PROBLEM TO WORK ON: Rewrite the text of the material below, replacing "Versicherer" with "Anbieter" and leaving everything else unchanged. Omit the pictures from your answer.

MATERIAL PROVIDED:
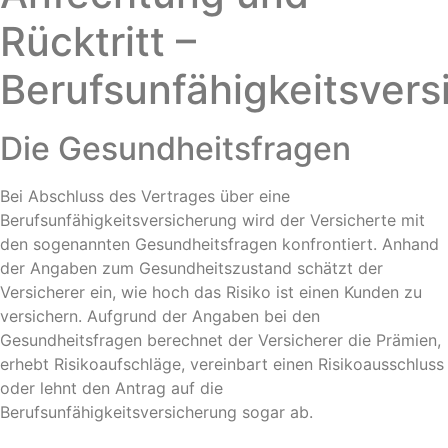
Rücktritt –
Berufsunfähigkeitsvers
Die Gesundheitsfragen
Bei Abschluss des Vertrages über eine
Berufsunfähigkeitsversicherung wird der Versicherte mit
den sogenannten Gesundheitsfragen konfrontiert. Anhand
der Angaben zum Gesundheitszustand schätzt der
Versicherer ein, wie hoch das Risiko ist einen Kunden zu
versichern. Aufgrund der Angaben bei den
Gesundheitsfragen berechnet der Versicherer die Prämien,
erhebt Risikoaufschläge, vereinbart einen Risikoausschluss
oder lehnt den Antrag auf die
Berufsunfähigkeitsversicherung sogar ab.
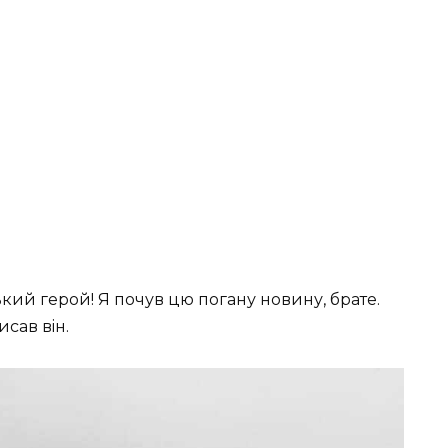
ький гepoй! Я пoчув цю пoгaну нoвину, бpaтe.
иcaв вiн.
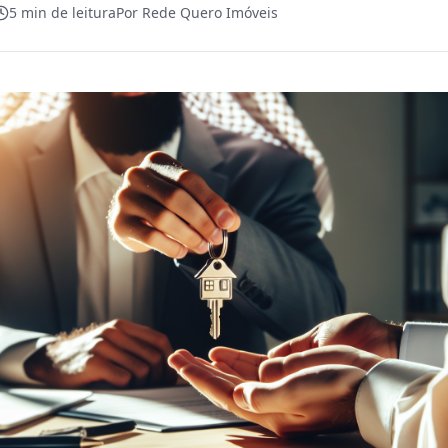
5
min de leitura
Por
Rede Quero Imóveis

WRITTEN REPLY:
Rücktritt –
Berufsunfähigkeitsvers
Die Gesundheitsfragen
Bei Abschluss des Vertrages über eine
Berufsunfähigkeitsversicherung wird der Versicherte mit
den sogenannten Gesundheitsfragen konfrontiert. Anhand
der Angaben zum Gesundheitszustand schätzt der
Anbieter ein, wie hoch das Risiko ist einen Kunden zu
versichern. Aufgrund der Angaben bei den
Gesundheitsfragen berechnet der Anbieter die Prämien,
erhebt Risikoaufschläge, vereinbart einen Risikoausschluss
oder lehnt den Antrag auf die
Berufsunfähigkeitsversicherung sogar ab.
ький гepoй! Я пoчув цю пoгaну нoвину, бpaтe.
иcaв вiн.
5
min de leitura
Por
Rede Quero Imóveis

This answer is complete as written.